* **Page excerpt**
※ ※ ※

A crucial difference in obtaining the same statistics printed by the bsem::summary
function is the use of the signals
. The signal specification, (-1 or 1) for each of the factor loadings, forces the initial values of each chain to have the same direction, and, naturally, these chains converge to nearby regions. Otherwise, the loadings signals between chains are often opposite as a consequence of random initialization. To circumvent this issue, the package automatically transforms posterior chains using simple for
loops and if
statements to recalculate the descriptives using rstan::monitor
.
This page was dedicated to illustrating the commands and outcomes of the proposed package. The closing remarks section highlights the most important aspects of user-defined modeling.
The content of this vignette introduces the bsem
package. The current version is ready for the main statistical study in the field of latent variable analysis.
The results obtained with this package vary according to the initial values set for sampling with NUTS
. In this sense, we provided user-defined initial values for reproducibility. Also, the number of chains, iterations, and burn-in usually can have a great influence on the analysis. Moreover, NUTS
includes tuning parameters that can control the sampler’s behavior, see documentation. From our experience, using just one chain with more iterations can be helpful and convenient depending on the number of parameters adopted in the model specification. Also, highlight the fact that the implemented routines do not support nonlinear or multilevel regression models for paths or exogenous variables.
This document is part of the content submitted to CRAN. The package is also in public use and is available at the GitHub development platform, the link is https://github.com/rvpanaro/bsem.

※ ※ ※

* **Data excerpts**
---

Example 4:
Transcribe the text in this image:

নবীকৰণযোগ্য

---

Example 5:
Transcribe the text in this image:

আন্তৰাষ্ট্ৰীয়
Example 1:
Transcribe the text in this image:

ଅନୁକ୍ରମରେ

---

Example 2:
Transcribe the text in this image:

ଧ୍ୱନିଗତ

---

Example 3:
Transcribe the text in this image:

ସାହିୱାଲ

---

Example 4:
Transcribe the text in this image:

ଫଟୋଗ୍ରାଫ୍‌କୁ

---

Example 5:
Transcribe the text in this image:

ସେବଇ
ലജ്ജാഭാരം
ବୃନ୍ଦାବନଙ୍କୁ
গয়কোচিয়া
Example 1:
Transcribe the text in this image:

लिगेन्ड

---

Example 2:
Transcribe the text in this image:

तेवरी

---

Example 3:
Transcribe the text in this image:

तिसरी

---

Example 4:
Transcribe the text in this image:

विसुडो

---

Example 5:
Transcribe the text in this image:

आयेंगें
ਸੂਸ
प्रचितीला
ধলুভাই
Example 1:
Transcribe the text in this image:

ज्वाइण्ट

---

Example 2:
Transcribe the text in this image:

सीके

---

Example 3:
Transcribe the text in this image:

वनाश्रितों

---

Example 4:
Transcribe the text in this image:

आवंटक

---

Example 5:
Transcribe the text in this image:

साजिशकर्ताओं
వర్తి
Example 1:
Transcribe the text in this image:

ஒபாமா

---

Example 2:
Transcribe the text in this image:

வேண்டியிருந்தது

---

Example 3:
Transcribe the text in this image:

※ ※ ※

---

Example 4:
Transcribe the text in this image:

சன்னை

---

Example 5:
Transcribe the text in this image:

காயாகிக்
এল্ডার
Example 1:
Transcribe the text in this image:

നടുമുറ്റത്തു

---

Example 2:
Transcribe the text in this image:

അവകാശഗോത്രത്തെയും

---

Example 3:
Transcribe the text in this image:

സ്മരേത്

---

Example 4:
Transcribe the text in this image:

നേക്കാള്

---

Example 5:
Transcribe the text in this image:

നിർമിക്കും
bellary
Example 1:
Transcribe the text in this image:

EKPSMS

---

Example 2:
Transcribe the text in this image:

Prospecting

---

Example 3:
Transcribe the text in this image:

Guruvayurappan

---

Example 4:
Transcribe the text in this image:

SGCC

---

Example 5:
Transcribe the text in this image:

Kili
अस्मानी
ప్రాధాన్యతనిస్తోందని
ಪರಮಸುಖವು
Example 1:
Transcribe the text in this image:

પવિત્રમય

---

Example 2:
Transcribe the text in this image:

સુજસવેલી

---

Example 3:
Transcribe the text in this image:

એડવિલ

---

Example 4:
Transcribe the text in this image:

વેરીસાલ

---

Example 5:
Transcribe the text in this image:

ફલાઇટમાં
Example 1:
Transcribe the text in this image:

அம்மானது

※ ※ ※

* **Task goal**
From the page excerpt, list each thing it says "usually can have a great influence on the analysis."

* **Result for this exercise**
- The number of chains
- The number of iterations
- The burn-in